Считать пришлось долго. Старший техник эскадрильи Алексей Калюжный и связист Григорий Нудженко сосчитали по-разному и заспорили: у одного получилось 263, у другого - 278. Пока пересчитывали и спорили, показалась девятка бомбардировщиков "юнкерс-88". Крысин оценивающе посмотрел вверх самолеты были уже на боевом курсе, скоро начнут бомбить.

- На машину! Быстро! - скомандовал он, сам вскочил в кабину. Остальные уже на ходу переваливались через борт кузова. Лишь Нудженко с Калюжным не смогли догнать машину, споткнулись и распластались.
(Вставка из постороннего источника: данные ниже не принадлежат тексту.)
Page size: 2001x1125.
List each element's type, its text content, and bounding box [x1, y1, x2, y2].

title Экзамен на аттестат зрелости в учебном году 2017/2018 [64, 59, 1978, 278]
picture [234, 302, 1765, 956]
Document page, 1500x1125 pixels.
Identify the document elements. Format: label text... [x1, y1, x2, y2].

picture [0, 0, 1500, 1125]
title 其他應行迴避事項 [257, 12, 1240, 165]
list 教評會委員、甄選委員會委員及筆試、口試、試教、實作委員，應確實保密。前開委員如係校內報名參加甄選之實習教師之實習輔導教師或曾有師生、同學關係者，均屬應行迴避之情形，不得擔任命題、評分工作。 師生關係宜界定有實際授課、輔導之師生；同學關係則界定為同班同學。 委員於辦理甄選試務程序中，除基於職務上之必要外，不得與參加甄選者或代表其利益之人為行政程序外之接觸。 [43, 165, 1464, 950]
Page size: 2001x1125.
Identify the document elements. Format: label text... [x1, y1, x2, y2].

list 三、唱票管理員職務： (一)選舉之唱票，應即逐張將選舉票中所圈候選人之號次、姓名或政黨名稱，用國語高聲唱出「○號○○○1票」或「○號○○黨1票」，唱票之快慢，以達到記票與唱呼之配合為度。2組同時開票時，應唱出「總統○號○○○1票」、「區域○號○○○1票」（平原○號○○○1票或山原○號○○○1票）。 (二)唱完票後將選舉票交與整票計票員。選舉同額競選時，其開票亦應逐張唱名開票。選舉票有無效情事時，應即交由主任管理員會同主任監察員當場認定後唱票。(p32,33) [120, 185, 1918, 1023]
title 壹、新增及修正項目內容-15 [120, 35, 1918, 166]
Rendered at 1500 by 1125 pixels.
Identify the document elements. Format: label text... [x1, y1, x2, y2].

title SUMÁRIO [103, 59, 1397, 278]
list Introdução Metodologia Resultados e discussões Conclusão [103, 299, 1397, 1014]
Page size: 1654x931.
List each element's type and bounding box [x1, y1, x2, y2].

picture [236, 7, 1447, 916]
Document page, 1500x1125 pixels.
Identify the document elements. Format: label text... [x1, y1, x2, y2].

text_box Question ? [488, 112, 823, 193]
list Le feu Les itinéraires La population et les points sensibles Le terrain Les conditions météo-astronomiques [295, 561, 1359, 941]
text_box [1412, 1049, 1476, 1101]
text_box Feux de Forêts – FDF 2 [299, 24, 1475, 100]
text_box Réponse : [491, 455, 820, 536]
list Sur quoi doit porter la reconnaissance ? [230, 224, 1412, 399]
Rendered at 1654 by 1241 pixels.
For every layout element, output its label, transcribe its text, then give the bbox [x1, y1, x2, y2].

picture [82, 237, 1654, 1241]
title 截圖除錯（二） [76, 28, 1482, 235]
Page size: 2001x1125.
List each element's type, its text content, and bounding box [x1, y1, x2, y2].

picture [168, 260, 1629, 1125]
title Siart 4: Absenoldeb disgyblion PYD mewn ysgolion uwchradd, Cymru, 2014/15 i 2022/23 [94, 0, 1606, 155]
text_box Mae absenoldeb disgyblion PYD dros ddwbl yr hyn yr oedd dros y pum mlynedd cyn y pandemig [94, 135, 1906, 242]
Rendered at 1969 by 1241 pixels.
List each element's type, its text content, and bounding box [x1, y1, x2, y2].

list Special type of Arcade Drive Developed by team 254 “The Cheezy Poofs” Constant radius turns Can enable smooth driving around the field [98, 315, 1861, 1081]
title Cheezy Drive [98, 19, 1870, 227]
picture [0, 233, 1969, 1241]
Вслед за этим дрогнула земля, оглушительно и протяжно хрястнуло, взметнулись черные султаны... Когда ветром снесло пыль, полуторки не было. На том месте, где ее настигли бомбы, лежали щепки да разбросанные тела. Погиб и оружейник Роман Комаха, с которым Холобаев собирался "поговорить по душам". От полоснувшего по животу осколка получил смертельную рану командир звена Илья Захаркин, воевавший с особой злостью. Последними его словами были:

- Эх, гады... Не дали повоевать... Я бы вам еще жару дал...

В тот же вечер на краю летного поля появились наспех сколоченные пирамидки с жестяными звездочками. Комиссар Рябов задержался там дольше всех и теперь пришел в палатку к командиру полка.